There’s a beat while CHRIS and JULIA absorb what this means.
JULIA
So it’s a quality of life issue.
DOCTOR
Yes.
JULIA
Be treated and be very sick for more months and then die anyway, or turn down treatment and die more quickly but more comfortably.
DOCTOR
That’s probably what it boils down to.
CHRIS
Is it worth getting another opinion? Are you sure?
DOCTOR
You’re most welcome to get another opinion but I will put my reputation on the line here, and tell you that I’ll be absolutely staggered if you’re told anything different.
EXT. A HOSPITAL CAR PARK. DAY.
CHRIS and JULIA get into the car, each in their own world.
DYING JULIA (V.O.)
We got another opinion anyway, it wasn’t as though Chris couldn’t afford it, and, as the first doctor predicted, it was identical to his. Chris didn’t take the news well.
We see CHRIS thump the steering wheel of the car, and we see him turn on JULIA. He grabs her hair in what looks like a familiar routine, and goes to smash her head against the passenger window, but stops just before it makes impact, and holds it there, less than an inch from the glass.
CHRIS
What am I going to do?
DYING JULIA (V.O.)
And, for the first time in my life, I stood up to him.
JULIA
Just this once you are going to let go of my hair, and you are going to drive us home and we are going to break the news to Lucas together.
We see surprise on CHRIS’s face, and then we see that he is hugely tempted to bash her head against the window even harder than at first, but he lets go and the hard expression on his face cracks. He starts the ignition.
Camera stays on JULIA’s face as they drive away, the car lurching too quickly as CHRIS reverses and then speeds out of the hospital gates.
DYING JULIA (V.O.)
I don’t know why it worked when I stood up to him for the first and only time that day. He drove too fast, as usual, because he knew I hated speed, and he continued to bully me in small ways. But he never touched me again. Maybe it was because he feared that the medical staff would work out what was happening now that they had ownership of my body.

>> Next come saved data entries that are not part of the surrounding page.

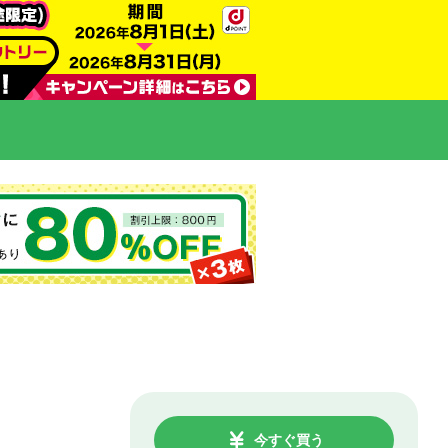
今すぐ買う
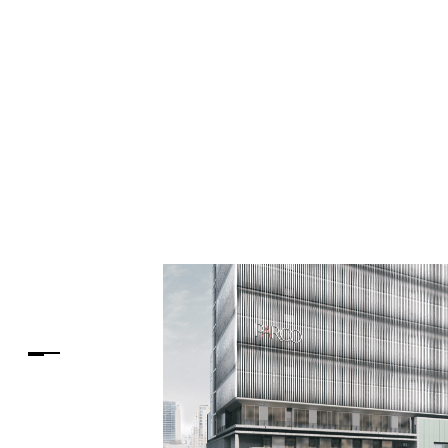
PARCOメンバーズ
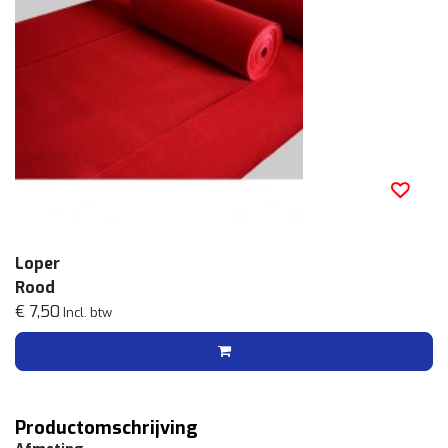
Loper
Rood
€ 7,50
Incl. btw
Productomschrijving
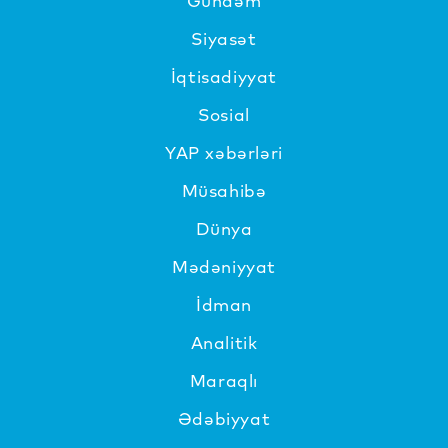
Gündəm
Siyasət
İqtisadiyyat
Sosial
YAP xəbərləri
Müsahibə
Dünya
Mədəniyyat
İdman
Analitik
Maraqlı
Ədəbiyyat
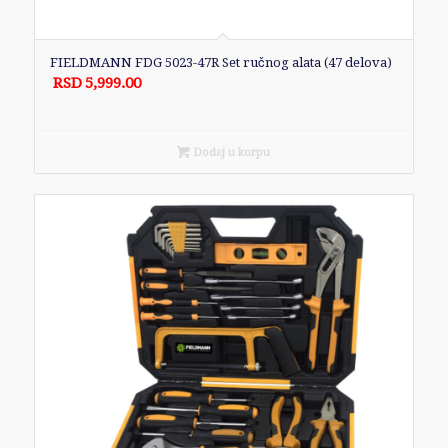
FIELDMANN FDG 5023-47R Set ručnog alata (47 delova)
RSD
5,999.00
Dodaj u korpu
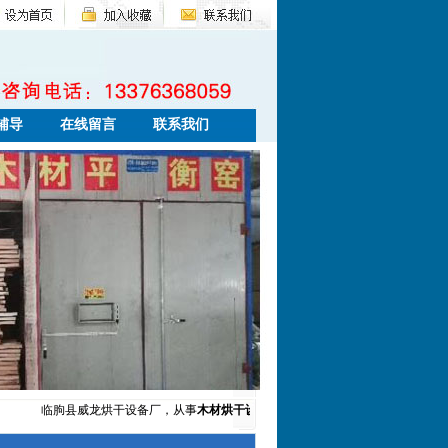
辅导
在线留言
联系我们
临朐县威龙烘干设备厂，从事
木材烘干设备
，
木材干燥设备
的研究、开发、制造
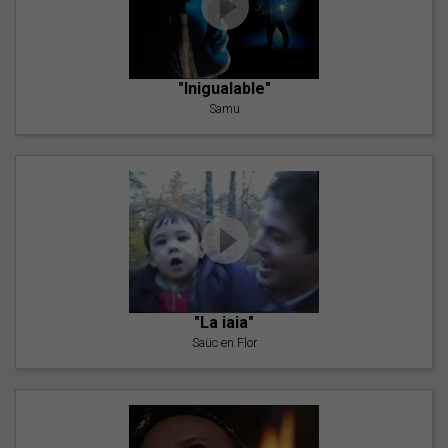
"Inigualable"
Samu
"La iaia"
Saüc en Flor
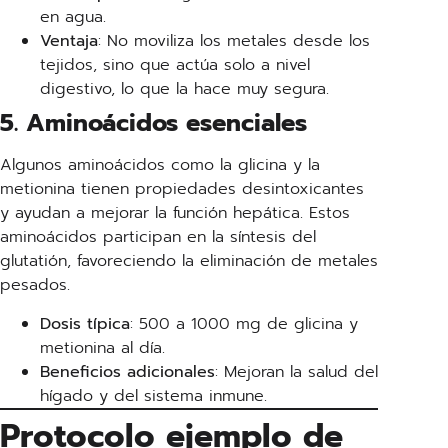
en agua.
Ventaja
: No moviliza los metales desde los
tejidos, sino que actúa solo a nivel
digestivo, lo que la hace muy segura.
5. Aminoácidos esenciales
Algunos aminoácidos como la glicina y la
metionina tienen propiedades desintoxicantes
y ayudan a mejorar la función hepática. Estos
aminoácidos participan en la síntesis del
glutatión, favoreciendo la eliminación de metales
pesados.
Dosis típica
: 500 a 1000 mg de glicina y
metionina al día.
Beneficios adicionales
: Mejoran la salud del
hígado y del sistema inmune.
Protocolo ejemplo de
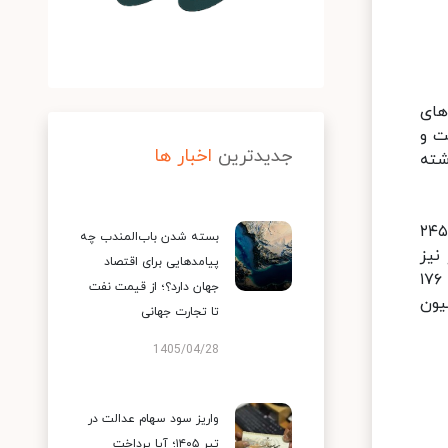
های
مان رسیده است و
جدیدترین
اخبار ها
 پراید ۱۳۲ نیز در ۲۴ ساعت گذشته
در بین خودروهای پژو موجود در بازار نیز این افزایش قیمت ها مشهود است به طوری که پژو ۲۰۶ تیپ ۲ مدل ۱۳۹۹ از ۲۴۵
بسته شدن باب‌المندب چه
ر نیز
پیامدهایی برای اقتصاد
خودروهای کوییک به طور متوسط در ۲۴ ساعت گذشته یک میلیون تومان گران شدند و کوییک دنده ای مدل ۱۳۹۹ از ۱۷۶
جهان دارد؟؛ از قیمت نفت
سیده است و مدل ۱۴۰۰ این خودرو نیز در حالی امروز ۱۸۷ میلیون
تا تجارت جهانی
1405/04/28
واریز سود سهام عدالت در
تیر ۱۴۰۵؛ آیا پرداخت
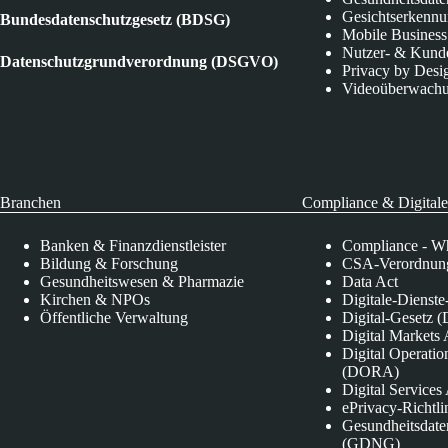
Gesichtserkenn
Bundesdatenschutzgesetz (BDSG)
Mobile Business
Nutzer- & Kund
Datenschutzgrundverordnung (DSGVO)
Privacy by Desi
Videoüberwach
Branchen
Compliance & Digitale
Banken & Finanzdienstleister
Compliance - Wh
Bildung & Forschung
CSA-Verordnung
Gesundheitswesen & Pharmazie
Data Act
Kirchen & NPOs
Digitale-Dienst
Öffentliche Verwaltung
Digital-Gesetz (
Digital Market
Digital Operatio
(DORA)
Digital Service
ePrivacy-Richtli
Gesundheitsdate
(GDNG)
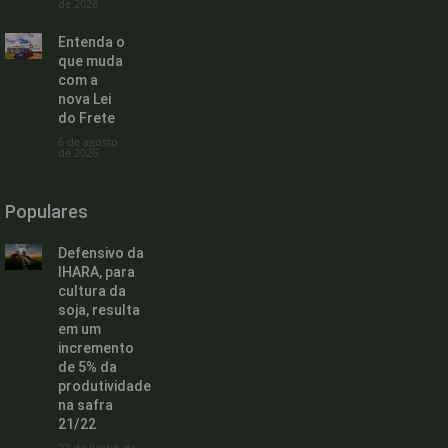
de 2026
Entenda o
que muda
com a
nova Lei
do Frete
6 de agosto
de 2026
Populares
Defensivo da
IHARA, para
cultura da
soja, resulta
em um
incremento
de 5% da
produtividade
na safra
21/22
22 de junho de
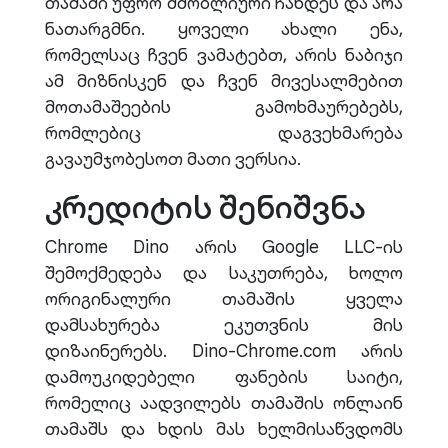
თამაში უფრო მშობლიური ჩანდეს და არა
ნათარგმნი. ყოველი ახალი ენა,
რომელსაც ჩვენ ვამატებთ, არის ნაბიჯი
ამ მიზნისკენ და ჩვენ მივესალმებით
მოთამაშეების გამოხმაურებებს,
რომლებიც დაგვეხმარება
გავაუმჯობესოთ მათი ვერსია.
კრედიტის შენიშვნა
Chrome Dino არის Google LLC-ის
შემოქმედება და საკუთრება, ხოლო
ორიგინალური თამაშის ყველა
დამსახურება ეკუთვნის მის
დიზაინერებს. Dino-Chrome.com არის
დამოუკიდებელი ფანების საიტი,
რომელიც აადვილებს თამაშის ონლაინ
თამაშს და ხდის მას ხელმისაწვდომს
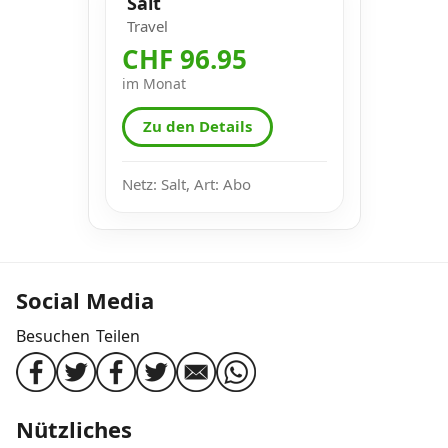
Salt
Travel
CHF 96.95
im Monat
Zu den Details
Netz: Salt, Art: Abo
Social Media
Besuchen
Teilen
Nützliches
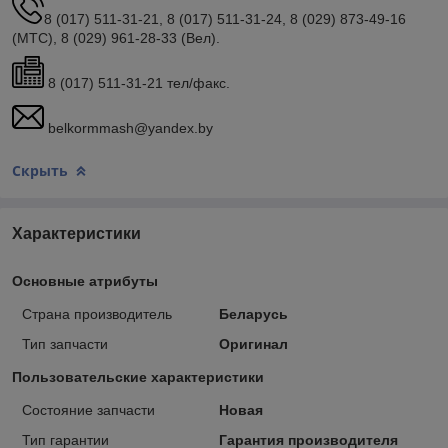
8 (017) 511-31-21, 8 (017) 511-31-24, 8 (029) 873-49-16
(МТС), 8 (029) 961-28-33 (Вел).
8 (017) 511-31-21 тел/факс.
belkormmash@yandex.by
Скрыть
Характеристики
Основные атрибуты
Страна производитель
Беларусь
Тип запчасти
Оригинал
Пользовательские характеристики
Состояние запчасти
Новая
Тип гарантии
Гарантия производителя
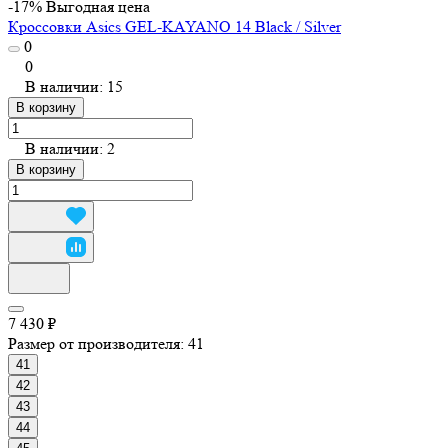
-17%
Выгодная цена
Кроссовки Asics GEL-KAYANO 14 Black / Silver
0
0
В наличии: 15
В корзину
В наличии: 2
В корзину
7 430 ₽
Размер от производителя:
41
41
42
43
44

We see JULIA sneak a glance at CHRIS, searching the desperate expression on his face for clues.
DYING JULIA (V.O.)
But, you know, in the end, I think it was a fear of death, of death’s power. Death was going to take me so he couldn’t have me any more, so perhaps that meant I wasn’t worth bullying. Or maybe it was fear that if he touched me again I might somehow infect him, bring him into death’s orbit. I didn’t dwell on it though, because the bigger question was this: in a family like ours, how could I ever leave Lucas?
As CHRIS and JULIA arrive home they see LUCAS, looking out of a front window. He’s obviously been waiting for them.